Exercise objective: Return, word for word, only the lines of the data below that lie between the line with "Configure AMS to push applications to the AAR" and the line with "pushed to the AAR.", those two lines included.

Material provided:
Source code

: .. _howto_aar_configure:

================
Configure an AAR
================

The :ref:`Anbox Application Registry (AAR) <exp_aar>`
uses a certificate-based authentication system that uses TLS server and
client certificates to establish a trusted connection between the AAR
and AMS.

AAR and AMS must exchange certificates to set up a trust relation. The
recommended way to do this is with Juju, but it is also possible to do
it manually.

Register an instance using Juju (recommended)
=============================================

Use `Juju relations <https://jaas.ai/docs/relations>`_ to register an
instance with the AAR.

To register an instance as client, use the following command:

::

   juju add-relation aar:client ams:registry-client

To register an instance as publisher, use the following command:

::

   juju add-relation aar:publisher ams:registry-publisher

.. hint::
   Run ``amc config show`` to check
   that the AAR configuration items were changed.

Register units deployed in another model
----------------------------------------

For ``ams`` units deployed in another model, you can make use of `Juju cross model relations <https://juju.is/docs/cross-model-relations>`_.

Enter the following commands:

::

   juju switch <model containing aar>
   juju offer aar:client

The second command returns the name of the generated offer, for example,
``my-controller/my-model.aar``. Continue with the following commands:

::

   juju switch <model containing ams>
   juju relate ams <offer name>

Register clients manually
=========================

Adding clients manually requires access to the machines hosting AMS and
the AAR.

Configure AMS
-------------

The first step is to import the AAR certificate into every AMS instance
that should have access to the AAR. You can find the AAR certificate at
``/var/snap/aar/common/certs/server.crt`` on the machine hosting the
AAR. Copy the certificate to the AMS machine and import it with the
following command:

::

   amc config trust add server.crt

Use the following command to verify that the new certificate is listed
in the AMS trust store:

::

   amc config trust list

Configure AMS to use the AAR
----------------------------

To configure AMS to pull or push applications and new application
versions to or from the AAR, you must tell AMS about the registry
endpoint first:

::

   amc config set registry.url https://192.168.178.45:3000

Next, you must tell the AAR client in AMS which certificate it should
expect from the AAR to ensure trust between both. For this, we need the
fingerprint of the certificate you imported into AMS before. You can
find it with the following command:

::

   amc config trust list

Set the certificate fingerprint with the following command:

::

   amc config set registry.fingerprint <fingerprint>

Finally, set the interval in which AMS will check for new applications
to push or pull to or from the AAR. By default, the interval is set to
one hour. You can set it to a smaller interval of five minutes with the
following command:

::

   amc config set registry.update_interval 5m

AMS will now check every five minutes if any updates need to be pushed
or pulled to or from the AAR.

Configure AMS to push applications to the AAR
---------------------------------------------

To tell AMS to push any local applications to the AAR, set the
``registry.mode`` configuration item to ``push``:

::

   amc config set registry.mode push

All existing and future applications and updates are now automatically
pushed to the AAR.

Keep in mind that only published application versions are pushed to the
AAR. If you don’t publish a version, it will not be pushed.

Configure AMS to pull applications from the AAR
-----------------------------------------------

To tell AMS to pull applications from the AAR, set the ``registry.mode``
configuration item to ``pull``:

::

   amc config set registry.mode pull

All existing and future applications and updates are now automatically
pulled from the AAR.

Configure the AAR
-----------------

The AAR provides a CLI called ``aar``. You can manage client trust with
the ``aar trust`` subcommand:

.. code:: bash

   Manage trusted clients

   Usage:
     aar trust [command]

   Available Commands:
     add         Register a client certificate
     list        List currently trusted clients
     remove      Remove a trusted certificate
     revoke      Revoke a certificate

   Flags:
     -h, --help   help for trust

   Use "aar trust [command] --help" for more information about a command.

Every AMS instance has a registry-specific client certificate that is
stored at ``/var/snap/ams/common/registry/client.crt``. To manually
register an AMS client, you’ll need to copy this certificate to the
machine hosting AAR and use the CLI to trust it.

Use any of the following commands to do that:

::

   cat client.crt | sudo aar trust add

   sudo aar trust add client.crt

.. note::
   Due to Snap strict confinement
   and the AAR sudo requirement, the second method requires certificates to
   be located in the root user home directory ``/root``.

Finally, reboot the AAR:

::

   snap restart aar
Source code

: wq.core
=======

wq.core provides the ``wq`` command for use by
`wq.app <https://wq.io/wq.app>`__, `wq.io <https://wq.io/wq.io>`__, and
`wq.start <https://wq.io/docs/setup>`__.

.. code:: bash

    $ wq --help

==

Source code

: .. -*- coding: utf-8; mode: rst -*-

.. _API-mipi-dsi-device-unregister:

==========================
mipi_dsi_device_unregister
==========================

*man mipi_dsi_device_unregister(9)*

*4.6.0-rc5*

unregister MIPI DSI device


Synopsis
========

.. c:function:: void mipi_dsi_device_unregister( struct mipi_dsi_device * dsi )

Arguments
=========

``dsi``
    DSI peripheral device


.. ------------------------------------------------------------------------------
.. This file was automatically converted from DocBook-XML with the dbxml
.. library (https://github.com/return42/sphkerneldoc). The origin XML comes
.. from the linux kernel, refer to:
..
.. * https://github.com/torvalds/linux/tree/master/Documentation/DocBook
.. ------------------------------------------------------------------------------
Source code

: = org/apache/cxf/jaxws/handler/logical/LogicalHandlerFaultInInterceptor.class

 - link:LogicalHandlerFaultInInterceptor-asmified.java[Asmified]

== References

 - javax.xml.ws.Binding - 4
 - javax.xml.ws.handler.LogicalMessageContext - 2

Exercise solution:
Configure AMS to push applications to the AAR
---------------------------------------------

To tell AMS to push any local applications to the AAR, set the
``registry.mode`` configuration item to ``push``:

::

   amc config set registry.mode push

All existing and future applications and updates are now automatically
pushed to the AAR.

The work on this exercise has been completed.